Cutting for Stone - Abraham Verghese [243]
“No, he didn't.”
“Did he say why he wanted you to have the book?”
“No.”
“When you saw the bookmark and the reference to the letter, did you go back and ask him?”
“No.”
I sighed. I could have stopped there, but I had come this far. “Why not?” I asked.
“If he wanted me to have the letter, he would have given it to me.”
“Why did you give me the book, Shiva?”
“I wanted you to have it.”
There was no annoyance in Shiva's voice; his tone was no different than when we began—I wondered if he'd picked up the irritation in mine. Shiva was right: there either was no letter, or Ghosh had the letter and had his reasons for destroying it.
I was about to say good-bye. I knew better than to expect my brother to ask about my health or my welfare. But he took me aback by saying, “How are your operating theaters?” He wanted to know about the layout, how far away the autoclave and the locker rooms were, and was there a sink outside each room, or one common scrubbing area. I gave him a detailed picture. When I was done, I waited. Once again, he surprised me: “When are you coming home, Marion?”
“Well, Shiva … I have four more years of residency.”
Was this his way of saying he was sorry for everything that had happened? That he missed me? Did I want that from him? I wasn't sure, so all I added was, “I don't know if it is safe for me to come, but if it is, I'd love to come a year or so from now … Why don't you come visit here?”
“Will I be able to see your operating theaters?”
“Sure. We call them operating rooms here, not theaters. But I can arrange for you to see them.”
“Okay. I'll be there.”
Hema came back on the line. She was in a chatty mood, reluctant to let me go. Listening to her lilting voice, I was transported back to Missing Mean Time, as if I were sitting by the phone under Nehru's photograph and looking across the room at the portrait of Ghosh which consecrated the spot where he spent so many hours listening to the Grundig.
When I hung up I felt despair: I was back in the Bronx, my walls bare but for the framed Ecstasy of St. Teresa. My beeper, silent till then, went off. In answering its summons, I slipped the yoke back around my neck; indeed, I welcomed my slavish existence as a surgical resident, the never-ending work, the crises that kept me in the present, the immersion in blood, pus, and tears—the fluids in which one dissolved all traces of self In working myself ragged, I felt integrated, I felt American, and I rarely had time to think of home. Then in four weeks, it was time to dial Missing again. Were these phone calls just as difficult for Hema? I wondered.

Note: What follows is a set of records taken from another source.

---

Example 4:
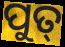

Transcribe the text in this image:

ପୁତ୍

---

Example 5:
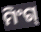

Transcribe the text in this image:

ମିଂଗ୍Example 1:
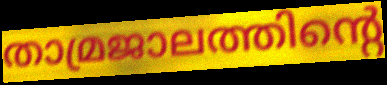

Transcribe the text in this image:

താമ്രജാലത്തിന്റെ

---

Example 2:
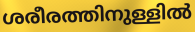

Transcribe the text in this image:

ശരീരത്തിനുള്ളിൽ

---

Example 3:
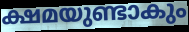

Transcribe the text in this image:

In a letter after our call, Hema said that shed checked with Bachelli, Almaz, and even W. W. Gonad to see if they had heard of Ghosh or Sister leaving a letter behind, but no one had. She told me that Shiva's application for an exit visa to come visit me was held up by the government; he was asked to provide affidavits to show he had no debts in Ethiopia, and moreover that I had no debts for which he might be responsible. She said she would remind Shiva to work on the visa. Reading between the lines, I knew and she knew that Shiva had lost interest.

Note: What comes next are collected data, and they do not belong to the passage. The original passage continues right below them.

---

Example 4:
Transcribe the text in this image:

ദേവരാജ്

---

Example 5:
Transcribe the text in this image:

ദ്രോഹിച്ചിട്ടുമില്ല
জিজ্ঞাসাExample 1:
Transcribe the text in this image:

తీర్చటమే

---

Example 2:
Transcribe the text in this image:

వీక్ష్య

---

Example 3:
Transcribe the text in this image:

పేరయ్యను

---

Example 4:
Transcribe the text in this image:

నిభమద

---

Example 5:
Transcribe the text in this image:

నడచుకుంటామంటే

I wrote to Thomas Stone to let him know that the whereabouts of Sister Mary Joseph Praise's letter remained a mystery. He never wrote back to me thanking me for my troubles.
OVER THE NEXT FOUR YEARS, I saw Thomas Stone now and then when he came to conduct conferences or bedside teaching rounds; he was impressive, as I knew he would be, masterful, serious, and in command of his subject. He had the kind of perspective that could only come from careful study of the literature of surgery and from living it for many years. I much preferred being around him in that fashion than having a dinner with him. Perhaps he felt the same way, because he didn't call or visit again.
I went up to Boston for three separate, month-long rotations: plastic surgery, urology, and transplant, and the work was engrossing, challenging, so that each time my anxieties about being there and near him were forgotten.